Hi. I want to ask about the employment service providers. How do these agencies work? Some people told me that they can help me with my job search and that I just need to pay them a fee and they'll help looking for work, but when I go to their websites, it just seems like they cater more to the employers (help them recruit people) and only provide the job seekers with a job search function so we can search for it ourselves, which I find very similar to Seek. Therefore I'm a bit confused. I would greatly appreciate it if someone could explain this concept for me and how I can use them?

A bit background about myself, I graduated from uni with Accounting and Finance degree over a year ago. I'm working as an Admin/Bookkeeper, but I want to find a job with more opportunities and exposure to my field. The agencies that I looked at were Hays, Robert Half, Accountability, etc. 
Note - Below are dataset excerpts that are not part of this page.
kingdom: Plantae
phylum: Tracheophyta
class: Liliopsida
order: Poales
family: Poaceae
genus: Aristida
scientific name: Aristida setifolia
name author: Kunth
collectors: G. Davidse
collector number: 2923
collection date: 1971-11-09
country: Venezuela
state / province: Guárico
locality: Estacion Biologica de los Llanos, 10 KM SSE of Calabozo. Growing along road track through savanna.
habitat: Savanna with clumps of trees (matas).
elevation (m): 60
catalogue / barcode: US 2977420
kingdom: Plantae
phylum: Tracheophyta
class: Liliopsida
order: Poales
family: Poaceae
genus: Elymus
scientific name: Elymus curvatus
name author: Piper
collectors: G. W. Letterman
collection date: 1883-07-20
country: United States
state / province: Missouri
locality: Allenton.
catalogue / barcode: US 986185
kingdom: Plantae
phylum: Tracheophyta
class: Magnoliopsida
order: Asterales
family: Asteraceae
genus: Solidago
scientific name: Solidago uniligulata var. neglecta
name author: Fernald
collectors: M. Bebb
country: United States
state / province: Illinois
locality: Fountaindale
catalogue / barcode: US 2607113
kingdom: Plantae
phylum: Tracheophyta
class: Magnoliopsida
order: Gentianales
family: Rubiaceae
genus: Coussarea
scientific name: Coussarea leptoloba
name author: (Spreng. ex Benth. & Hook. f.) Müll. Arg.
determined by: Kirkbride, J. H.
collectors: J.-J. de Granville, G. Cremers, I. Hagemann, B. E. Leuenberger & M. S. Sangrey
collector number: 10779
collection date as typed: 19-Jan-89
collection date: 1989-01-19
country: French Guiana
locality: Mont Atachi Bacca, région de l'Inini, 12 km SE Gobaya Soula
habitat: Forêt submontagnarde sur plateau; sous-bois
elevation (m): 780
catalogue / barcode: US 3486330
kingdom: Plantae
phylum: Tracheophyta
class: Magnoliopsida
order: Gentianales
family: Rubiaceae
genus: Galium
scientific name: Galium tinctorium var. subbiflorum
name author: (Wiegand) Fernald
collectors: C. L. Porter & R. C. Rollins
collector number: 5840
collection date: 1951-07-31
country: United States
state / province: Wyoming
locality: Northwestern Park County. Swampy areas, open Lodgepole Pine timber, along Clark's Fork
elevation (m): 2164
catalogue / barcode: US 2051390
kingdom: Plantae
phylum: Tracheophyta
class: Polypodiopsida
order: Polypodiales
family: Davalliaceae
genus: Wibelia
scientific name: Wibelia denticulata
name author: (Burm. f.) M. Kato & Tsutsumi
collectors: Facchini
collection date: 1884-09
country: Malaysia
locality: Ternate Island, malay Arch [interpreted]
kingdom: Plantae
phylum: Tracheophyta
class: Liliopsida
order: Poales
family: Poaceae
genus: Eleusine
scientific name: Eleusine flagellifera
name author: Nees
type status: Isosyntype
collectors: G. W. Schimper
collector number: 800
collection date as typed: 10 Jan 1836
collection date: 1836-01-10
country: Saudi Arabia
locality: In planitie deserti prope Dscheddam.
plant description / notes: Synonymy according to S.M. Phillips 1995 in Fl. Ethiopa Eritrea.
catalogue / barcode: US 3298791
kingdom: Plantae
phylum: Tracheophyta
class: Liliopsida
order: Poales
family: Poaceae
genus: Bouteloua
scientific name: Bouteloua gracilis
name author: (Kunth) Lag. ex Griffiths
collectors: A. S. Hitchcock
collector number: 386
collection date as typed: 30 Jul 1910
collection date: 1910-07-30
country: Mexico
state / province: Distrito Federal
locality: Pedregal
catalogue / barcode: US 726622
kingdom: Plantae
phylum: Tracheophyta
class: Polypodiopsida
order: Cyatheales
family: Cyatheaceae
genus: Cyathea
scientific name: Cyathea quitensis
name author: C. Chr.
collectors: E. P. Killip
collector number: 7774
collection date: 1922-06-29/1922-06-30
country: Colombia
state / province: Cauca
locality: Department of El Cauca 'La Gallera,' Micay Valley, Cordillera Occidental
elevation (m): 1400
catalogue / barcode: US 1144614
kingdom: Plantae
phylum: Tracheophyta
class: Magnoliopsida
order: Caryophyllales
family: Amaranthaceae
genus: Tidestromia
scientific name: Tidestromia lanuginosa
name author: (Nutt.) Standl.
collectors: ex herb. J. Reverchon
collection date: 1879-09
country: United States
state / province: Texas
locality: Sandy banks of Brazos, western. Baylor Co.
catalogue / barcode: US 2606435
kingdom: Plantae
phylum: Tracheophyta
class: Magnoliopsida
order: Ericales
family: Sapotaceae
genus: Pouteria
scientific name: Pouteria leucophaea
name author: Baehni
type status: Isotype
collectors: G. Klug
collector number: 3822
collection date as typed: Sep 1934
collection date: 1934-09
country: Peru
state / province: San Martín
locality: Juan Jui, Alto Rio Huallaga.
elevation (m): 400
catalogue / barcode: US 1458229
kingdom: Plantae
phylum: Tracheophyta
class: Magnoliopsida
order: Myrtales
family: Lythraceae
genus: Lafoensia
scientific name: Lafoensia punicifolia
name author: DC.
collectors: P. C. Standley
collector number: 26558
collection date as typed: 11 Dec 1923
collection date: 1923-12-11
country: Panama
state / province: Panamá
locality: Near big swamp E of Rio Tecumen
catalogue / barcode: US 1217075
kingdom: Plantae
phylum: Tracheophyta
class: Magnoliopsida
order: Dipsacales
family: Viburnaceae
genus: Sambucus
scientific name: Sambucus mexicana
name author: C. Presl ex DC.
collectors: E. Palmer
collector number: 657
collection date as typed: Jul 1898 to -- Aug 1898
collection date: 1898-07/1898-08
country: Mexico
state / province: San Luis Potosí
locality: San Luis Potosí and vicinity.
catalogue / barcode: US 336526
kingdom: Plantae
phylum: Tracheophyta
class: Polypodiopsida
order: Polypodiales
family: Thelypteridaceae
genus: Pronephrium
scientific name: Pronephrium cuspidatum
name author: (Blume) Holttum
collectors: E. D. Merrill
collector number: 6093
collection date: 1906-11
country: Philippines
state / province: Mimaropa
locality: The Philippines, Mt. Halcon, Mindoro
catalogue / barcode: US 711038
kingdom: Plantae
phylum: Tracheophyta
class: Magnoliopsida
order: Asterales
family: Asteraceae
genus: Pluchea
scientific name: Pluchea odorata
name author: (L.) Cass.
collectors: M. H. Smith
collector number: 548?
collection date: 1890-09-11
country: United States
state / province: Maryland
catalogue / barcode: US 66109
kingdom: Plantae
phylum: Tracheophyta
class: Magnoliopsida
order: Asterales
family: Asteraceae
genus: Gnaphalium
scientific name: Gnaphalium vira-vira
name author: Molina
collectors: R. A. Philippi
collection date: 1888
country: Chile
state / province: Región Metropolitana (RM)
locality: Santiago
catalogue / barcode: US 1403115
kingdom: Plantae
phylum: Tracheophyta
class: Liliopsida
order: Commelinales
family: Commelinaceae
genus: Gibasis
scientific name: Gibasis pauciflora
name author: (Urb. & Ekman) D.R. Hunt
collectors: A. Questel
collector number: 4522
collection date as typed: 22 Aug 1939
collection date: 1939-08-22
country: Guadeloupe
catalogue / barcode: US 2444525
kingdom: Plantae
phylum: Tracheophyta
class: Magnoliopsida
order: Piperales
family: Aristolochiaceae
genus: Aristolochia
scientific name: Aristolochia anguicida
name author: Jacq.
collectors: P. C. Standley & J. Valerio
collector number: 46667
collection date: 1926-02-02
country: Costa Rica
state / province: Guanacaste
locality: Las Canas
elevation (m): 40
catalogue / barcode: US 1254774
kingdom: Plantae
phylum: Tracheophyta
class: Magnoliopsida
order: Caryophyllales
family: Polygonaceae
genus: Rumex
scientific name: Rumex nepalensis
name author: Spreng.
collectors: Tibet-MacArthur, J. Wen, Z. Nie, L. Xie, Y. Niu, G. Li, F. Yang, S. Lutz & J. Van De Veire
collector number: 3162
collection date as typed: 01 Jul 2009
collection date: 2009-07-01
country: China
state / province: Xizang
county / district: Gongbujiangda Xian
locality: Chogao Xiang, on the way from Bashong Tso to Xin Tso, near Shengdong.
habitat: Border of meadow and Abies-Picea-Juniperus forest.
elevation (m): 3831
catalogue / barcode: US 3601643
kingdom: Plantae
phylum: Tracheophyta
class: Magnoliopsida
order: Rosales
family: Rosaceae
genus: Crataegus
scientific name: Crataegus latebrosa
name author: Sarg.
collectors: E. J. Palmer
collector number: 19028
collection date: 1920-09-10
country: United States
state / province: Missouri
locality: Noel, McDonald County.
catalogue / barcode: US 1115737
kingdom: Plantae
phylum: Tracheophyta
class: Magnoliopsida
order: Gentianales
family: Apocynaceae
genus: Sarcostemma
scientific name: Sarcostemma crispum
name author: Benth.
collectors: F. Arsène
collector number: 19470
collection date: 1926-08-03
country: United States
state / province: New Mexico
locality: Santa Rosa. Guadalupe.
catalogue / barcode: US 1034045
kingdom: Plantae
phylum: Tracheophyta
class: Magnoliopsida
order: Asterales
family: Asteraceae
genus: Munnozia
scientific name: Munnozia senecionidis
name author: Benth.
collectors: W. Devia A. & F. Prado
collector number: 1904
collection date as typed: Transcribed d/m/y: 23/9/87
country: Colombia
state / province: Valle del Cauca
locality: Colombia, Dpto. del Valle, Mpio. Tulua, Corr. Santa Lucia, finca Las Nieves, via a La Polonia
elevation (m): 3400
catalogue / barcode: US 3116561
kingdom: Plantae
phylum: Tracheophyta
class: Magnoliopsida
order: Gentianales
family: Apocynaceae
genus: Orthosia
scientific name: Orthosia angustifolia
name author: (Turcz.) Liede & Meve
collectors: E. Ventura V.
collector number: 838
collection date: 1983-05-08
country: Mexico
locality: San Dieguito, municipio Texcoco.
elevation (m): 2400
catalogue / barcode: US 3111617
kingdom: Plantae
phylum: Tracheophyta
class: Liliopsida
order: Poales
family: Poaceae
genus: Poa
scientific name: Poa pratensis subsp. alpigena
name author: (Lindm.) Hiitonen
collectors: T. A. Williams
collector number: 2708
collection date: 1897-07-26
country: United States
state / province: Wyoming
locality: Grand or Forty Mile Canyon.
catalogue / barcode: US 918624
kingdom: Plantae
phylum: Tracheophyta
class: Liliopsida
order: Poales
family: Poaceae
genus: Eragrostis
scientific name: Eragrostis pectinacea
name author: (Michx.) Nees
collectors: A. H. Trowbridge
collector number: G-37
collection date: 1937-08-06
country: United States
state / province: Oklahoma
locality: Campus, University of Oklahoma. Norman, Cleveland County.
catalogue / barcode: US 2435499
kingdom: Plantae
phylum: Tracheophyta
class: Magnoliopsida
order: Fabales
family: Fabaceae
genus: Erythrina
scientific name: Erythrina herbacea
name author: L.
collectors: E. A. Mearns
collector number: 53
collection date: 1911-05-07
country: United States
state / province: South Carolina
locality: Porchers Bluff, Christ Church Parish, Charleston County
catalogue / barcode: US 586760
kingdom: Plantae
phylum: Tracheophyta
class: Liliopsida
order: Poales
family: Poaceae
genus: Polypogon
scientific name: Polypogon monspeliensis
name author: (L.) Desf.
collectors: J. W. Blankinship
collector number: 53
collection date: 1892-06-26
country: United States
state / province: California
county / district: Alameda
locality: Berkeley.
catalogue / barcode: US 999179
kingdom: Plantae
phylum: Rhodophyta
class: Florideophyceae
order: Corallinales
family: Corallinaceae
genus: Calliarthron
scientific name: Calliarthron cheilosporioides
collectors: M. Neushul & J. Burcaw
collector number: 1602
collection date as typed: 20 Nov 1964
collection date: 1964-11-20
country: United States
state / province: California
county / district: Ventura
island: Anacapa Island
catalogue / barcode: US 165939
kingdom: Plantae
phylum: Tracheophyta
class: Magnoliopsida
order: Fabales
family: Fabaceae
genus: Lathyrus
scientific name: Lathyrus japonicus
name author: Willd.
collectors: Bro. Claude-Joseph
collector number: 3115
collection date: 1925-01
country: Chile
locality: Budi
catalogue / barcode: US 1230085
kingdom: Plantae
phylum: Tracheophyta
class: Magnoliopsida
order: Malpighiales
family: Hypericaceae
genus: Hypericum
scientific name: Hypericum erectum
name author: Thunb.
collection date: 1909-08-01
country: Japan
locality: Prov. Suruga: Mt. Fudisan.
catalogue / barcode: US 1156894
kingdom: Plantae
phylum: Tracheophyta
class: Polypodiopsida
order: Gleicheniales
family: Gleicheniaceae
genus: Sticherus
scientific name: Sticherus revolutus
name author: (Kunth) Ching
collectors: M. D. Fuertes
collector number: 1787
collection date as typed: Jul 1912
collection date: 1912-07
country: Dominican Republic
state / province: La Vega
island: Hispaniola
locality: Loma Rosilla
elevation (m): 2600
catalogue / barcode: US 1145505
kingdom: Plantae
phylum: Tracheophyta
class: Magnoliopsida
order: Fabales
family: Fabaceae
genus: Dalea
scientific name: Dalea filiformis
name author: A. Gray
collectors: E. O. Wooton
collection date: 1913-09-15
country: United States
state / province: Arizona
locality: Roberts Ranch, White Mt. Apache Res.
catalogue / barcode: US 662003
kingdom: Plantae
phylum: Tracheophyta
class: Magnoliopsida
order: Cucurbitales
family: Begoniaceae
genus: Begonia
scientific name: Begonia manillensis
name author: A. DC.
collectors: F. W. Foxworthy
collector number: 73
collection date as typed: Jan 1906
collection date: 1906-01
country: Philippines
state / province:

Thanks veyr much in advance


----------



## Boboa (Mar 24, 2009)

It is illegal in Australia to ask a job seeker to pay any kind of fees for securing a job. Any agency who asks for a fee is not legitimate. 
You can apply directly to reputable job agency like Hays or RoberHalf. They will never ask you for a fee.


----------



## John...WW (Nov 27, 2011)

Agree with Boboa, never heard of an agency asking the job seeker for a fee.

John


----------



## garden sheds (Dec 31, 2010)

Be careful. Anything that asks fees in return to nail down a job or get your resumes posted online for a gold membership isn’t legitimate but a scam. Good luck. 

~Adam


----------